The Road To Sierra Leone Is Mostly Dirt Road

Over the past 32 days on the road, we’ve been extorted, delayed at borders, gotten shitty treatment at hotels, and yet nothing has angered me more on this trip than the state of the highways (if one can even call them that) since we left Abidjan, Cote d’Ivoire.

Getting into Liberia was a nightmare. And from the minute we got in, we started to brace ourselves for the roads leading to Sierra Leone. ‘It’s bad but not too bad’ was the summary of reports we had gotten on them — but we had heard that before and the last time ‘not-too-bad’ had turned out to be unmotorable.

As we hit the first stretch of dirt road leading into Sierra Leone, I suddenly got very angry. I got angry at every single person who put a stamp on our passport or waved us through when we attempted to cross the Gbinta border into Liberia when they knew the state of the road.

I’m even angrier at the Liberian president who’s indulging in antics like this when there are literally no good roads into Liberia.

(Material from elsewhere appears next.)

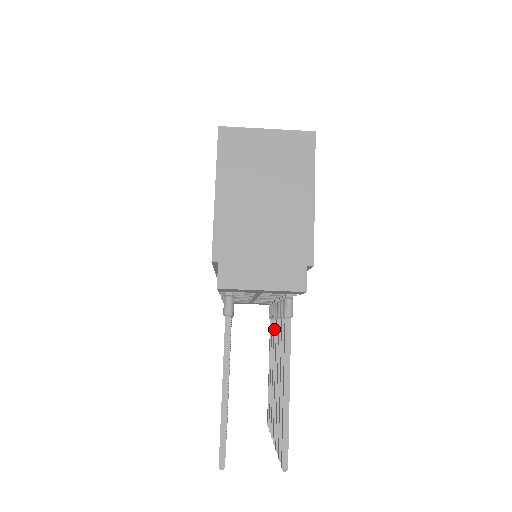
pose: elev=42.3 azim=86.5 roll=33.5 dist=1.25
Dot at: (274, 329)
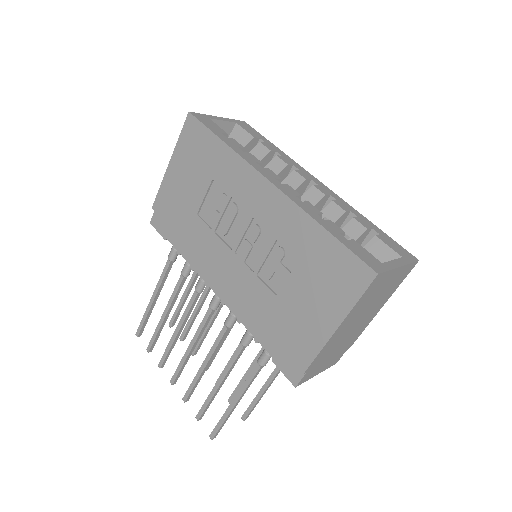
Dot at: occluded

Then there’s the Sierra Leonean president who’s giving TED talks about his ‘vision for the future of Sierra Leone’ when the only road connecting his country to Liberia looks like this. In 20 fucking 19. 

The road from the Jendema border into Freetown for the first hour is just as bad as what we came across from Yekepa to Monrovia in Liberia. Black got stuck in the mud overnight and we all had to sleep in it. If at any point it suddenly started raining cats and dogs, we’d have been screwed. What’s even worse is that we’ve been told to expect the same thing on our way to Conakry, Guinea.

What’s going on between Liberia and Sierra Leone 

Given the state of the roads and the fact that what made up a border since we left Abidjan, Ivory Coast are mangled ropes tied to two poles, I’m going to go out on a limb and guess the state of foreign affairs between these countries is probably great and trade relations must be nonexistent.

Aside the fact that since we left Abidjan, we’ve almost always been the only ones stamping in at borders. And that for miles after crossing the border, we’d be the only vehicle on the road, curiously in Sierra Leone, if you want to change Liberian Dollars (LD) to Leones (le), it incurs a 20 LD charge on every 100 LD. That’s about 34 naira for every 170 naira.

However, if you are changing from USD to Leones the rate is $1 to 10,000 le (I’ll come back to this in a minute) with no extra charge. I don’t know if it’s the same situation at the Liberian side of the border but it’s very odd and I can only imagine what a nightmare trade between the two counties must be like.

So far, leones is the most devalued currency we’ve come across. A fact that some of its citizens are unwilling to accept, as evidenced by a border official who argued that their currency was stronger than the Liberian Dollar. After dealing with CFAs in Francophone countries where most things are priced in thousands and tens of thousand, interacting with the leones still came as a shock. The first surprise was, of course, the exchange rate with the dollar, but we hadn’t quite wrapped our heads around it until we bought SIM cards: four SIM Cards and about two gig worth of data on all four, cost us 140000 Leones. Which is only about 5,000 naira ($14).